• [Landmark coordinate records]
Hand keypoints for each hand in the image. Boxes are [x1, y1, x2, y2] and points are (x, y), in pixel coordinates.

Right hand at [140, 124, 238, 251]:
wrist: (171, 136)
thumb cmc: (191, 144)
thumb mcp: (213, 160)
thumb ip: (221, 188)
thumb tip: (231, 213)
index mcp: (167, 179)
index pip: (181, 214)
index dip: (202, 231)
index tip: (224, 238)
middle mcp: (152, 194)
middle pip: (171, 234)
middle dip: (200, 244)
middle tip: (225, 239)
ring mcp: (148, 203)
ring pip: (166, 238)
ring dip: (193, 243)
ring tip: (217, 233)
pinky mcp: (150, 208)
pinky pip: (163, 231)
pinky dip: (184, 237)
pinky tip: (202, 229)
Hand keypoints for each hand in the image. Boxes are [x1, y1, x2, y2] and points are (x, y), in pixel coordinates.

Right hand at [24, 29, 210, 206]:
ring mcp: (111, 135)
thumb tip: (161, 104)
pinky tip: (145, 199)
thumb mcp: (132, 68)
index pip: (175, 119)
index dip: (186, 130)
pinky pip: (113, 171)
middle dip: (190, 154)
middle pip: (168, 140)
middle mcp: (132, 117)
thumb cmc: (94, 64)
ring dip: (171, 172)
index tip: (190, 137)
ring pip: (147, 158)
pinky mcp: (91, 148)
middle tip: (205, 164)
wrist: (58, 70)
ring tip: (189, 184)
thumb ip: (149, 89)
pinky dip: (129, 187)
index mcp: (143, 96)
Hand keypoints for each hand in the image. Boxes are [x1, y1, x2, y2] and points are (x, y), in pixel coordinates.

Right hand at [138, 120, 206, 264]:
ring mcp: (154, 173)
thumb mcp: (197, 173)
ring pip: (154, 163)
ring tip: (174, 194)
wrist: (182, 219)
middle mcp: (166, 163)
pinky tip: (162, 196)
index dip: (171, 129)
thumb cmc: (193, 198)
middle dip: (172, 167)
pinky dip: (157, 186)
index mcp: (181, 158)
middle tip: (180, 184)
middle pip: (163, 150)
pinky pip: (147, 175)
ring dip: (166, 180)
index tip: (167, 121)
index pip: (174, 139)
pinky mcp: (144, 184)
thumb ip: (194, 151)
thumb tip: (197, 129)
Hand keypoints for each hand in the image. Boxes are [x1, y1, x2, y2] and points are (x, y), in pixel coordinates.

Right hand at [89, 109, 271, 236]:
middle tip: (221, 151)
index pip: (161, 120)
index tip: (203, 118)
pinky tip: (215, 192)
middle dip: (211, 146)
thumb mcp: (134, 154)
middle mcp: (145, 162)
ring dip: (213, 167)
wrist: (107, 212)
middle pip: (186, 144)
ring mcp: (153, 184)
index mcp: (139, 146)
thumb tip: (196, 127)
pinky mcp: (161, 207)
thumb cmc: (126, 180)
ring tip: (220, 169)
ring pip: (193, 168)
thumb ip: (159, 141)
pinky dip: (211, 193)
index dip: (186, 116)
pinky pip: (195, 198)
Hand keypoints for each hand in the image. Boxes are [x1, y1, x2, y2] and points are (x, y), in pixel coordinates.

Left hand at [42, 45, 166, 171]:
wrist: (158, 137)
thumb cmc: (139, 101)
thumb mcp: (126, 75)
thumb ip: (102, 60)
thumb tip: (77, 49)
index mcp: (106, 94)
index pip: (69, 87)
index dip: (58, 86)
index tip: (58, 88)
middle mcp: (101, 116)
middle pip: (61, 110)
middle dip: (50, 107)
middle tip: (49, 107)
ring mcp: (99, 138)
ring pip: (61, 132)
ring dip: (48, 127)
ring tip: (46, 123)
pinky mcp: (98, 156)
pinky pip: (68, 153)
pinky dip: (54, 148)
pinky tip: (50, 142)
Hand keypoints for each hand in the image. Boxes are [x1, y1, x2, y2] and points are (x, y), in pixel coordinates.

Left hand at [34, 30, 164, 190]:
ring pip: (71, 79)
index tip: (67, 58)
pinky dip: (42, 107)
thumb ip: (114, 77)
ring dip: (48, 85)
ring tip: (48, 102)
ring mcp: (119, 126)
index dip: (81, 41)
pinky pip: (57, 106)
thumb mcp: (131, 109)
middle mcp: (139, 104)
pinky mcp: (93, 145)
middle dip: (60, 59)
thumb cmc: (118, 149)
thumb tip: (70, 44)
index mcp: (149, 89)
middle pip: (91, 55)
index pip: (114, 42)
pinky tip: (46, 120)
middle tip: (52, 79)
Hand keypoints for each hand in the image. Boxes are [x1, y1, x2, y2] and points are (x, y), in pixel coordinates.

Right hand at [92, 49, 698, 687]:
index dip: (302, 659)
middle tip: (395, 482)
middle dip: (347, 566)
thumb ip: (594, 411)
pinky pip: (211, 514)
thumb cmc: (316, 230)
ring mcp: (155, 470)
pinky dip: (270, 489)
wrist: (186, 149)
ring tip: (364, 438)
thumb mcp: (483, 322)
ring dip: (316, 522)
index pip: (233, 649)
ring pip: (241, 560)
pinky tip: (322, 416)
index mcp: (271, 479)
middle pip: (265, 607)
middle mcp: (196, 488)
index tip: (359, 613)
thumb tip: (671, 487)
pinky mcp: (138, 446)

• [WHAT TO PRODUCE] Please transcribe exactly the lines above from the line that has "index mcp: (181, 158)" up to and including the line that has "pinky pip: (195, 198)"; no other line belongs in the answer.

• [SOLVED EXERCISE]
index mcp: (181, 158)
middle tip: (180, 184)
middle pip: (163, 150)
pinky pip: (147, 175)
ring dip: (166, 180)
index tip: (167, 121)
index pip: (174, 139)
pinky mcp: (144, 184)
thumb ip: (194, 151)
thumb tip: (197, 129)
Hand keypoints for each hand in the image. Boxes are [x1, y1, x2, y2] and points are (x, y), in pixel coordinates.

Right hand at [89, 109, 271, 236]:
middle tip: (221, 151)
index pip: (161, 120)
index tip: (203, 118)
pinky tip: (215, 192)
middle dip: (211, 146)
thumb mcp: (134, 154)
middle mcp: (145, 162)
ring dip: (213, 167)
wrist: (107, 212)
middle pip: (186, 144)
ring mcp: (153, 184)
index mcp: (139, 146)
thumb tip: (196, 127)
pinky mcp: (161, 207)
thumb cmc: (126, 180)
ring tip: (220, 169)
ring pip: (193, 168)
thumb ip: (159, 141)
pinky dip: (211, 193)
index dip: (186, 116)
pinky pip: (195, 198)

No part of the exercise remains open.